Заругался так, без всякого зла, для малой утешки души, потревоженной общим горем. Братун послушался конюха и остепенился.
На третий день мужики понесли Петруху на погост. Мягко покачиваясь на старинных холстах, наверное, в первый раз он был доволен собой. Утихший, переделавший все по судьбе, Петруха теперь ничего не желал, кроме покоя, так трудно и просто добытого. Все это явно было выписано на его изрядно стемневшем лике — подходи и разговаривай с ним.
Старухи, никто не видел как, сунули в руки Петрухи крохотную иконку и прикрыли ее от злых глаз краем коленкора. Он покорно нес ее, со всеми согласный и безотказный, как в прежней живой жизни. И мало кому вспомнилось, что Петруха до самых последних дней страстно желал «записаться» в партийцы, да стыдился своей малой грамоты. Иконы выбросил из красного угла, когда мать умерла, и все готовил себя в коммунисты. Слепой отец до сих пор не знает о том и крестится на пустой угол, где висят лишь лохмотья старых обшарпанных обоев...
За гробом плотной толпой шли бабы. Все вышли, кто хоть малость передвигал ноги. В белых платочках и кофтенках, в юбках черных — не на праздник шли, издали вся эта толпа походила на сползшее с неба облако и продолжающее свой путь по воле божьей туда, куда ведет, словно свое стадо, Петруха.

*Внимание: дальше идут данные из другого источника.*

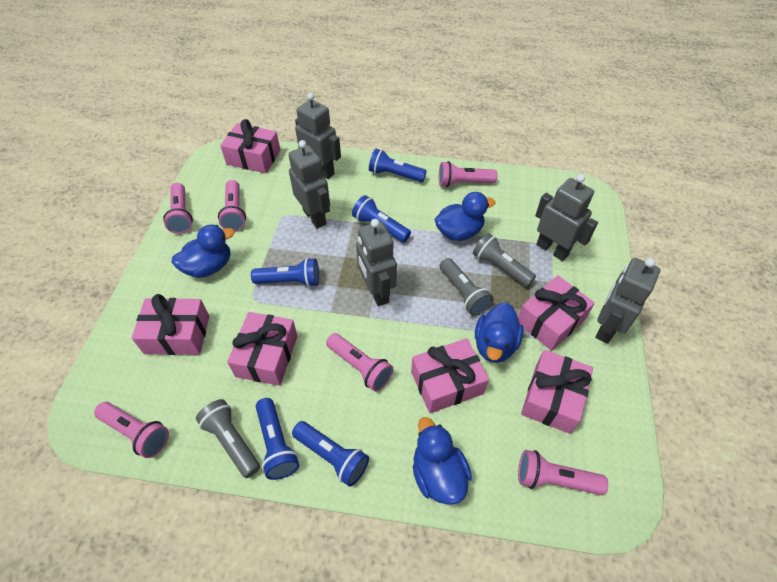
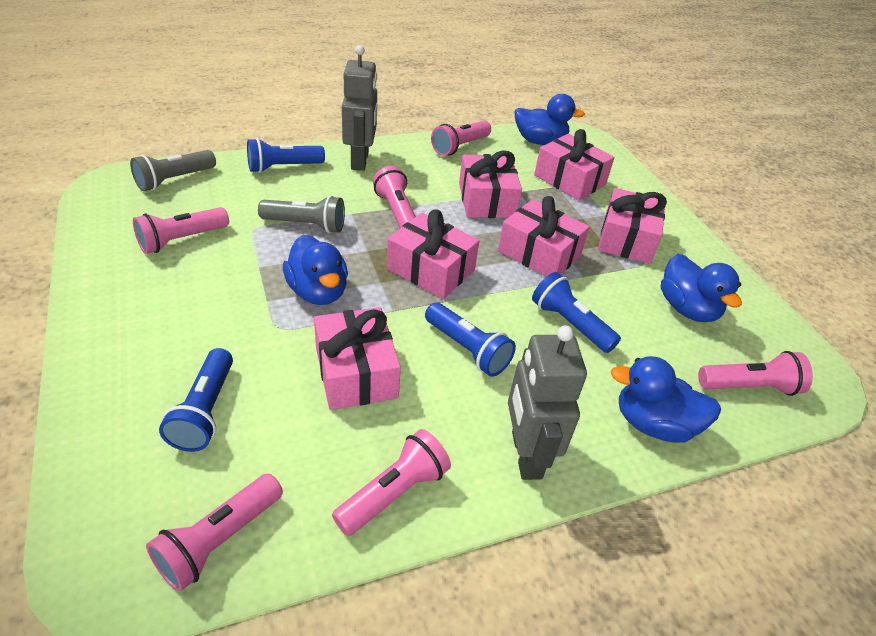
blue flashlight: [251,258,319,287] [256,398,299,480] [292,421,369,487] [352,195,411,242] [369,149,427,182] = 5 -> [159,348,233,452] [247,138,325,173] [425,302,516,377] [532,272,621,353] = 4
grey flashlight: [196,399,260,478] [440,258,493,316] [473,233,536,287] = 3 -> [130,150,216,191] [258,196,345,233] = 2
grey robot: [288,140,330,229] [295,93,341,179] [356,219,397,306] [535,174,598,261] [596,258,660,344] = 5 -> [342,45,377,171] [508,326,587,480] = 2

Во след бабам увязались за своими хозяйками оставшиеся без призора коровы. По странности дела их никто не отгонял, и они шли, дымно взбивая растоптанными копытами дорожную пыль. За коровами шагал Братун, таща телегу с новой белой оглоблей. На телеге Петрухина ребятня. В задке, свесив заморенные ноги, сидела Домна с грудным Петрунькой. (Бабы присоветовали назвать младенца именем отца.) Домна, отупевшая от горя и слез, больше не плакала, пусто глядела на уплывающую от нее деревню да поминутно совала грудь в красную мордочку давно уснувшего малыша. Те, кто за спиной матери, нашли занятие повеселей. Разнюхали миску, с кутьей, завернутую в салфетку, поочередно запускали в дырочку ручонки и выгребали пригоршнями рис в изюмом. Их так увлекла эта сладкая забава, что забыли они, куда и зачем едут.
Братун, отфыркиваясь от пыли, поднятой коровами, норовил опередить Петрухино войско, да так и не удалось — не малое то было войско.
Без попа и музыки, под бабий рев опустили Петруху в могилу. Навалили земли на него, и все стихло, как после недавней грозы.
— Перед бедою все мы, перед смертью человек всегда один, — пробурчал над ухом Братуна Филипп, поправляя, не зная зачем, узду.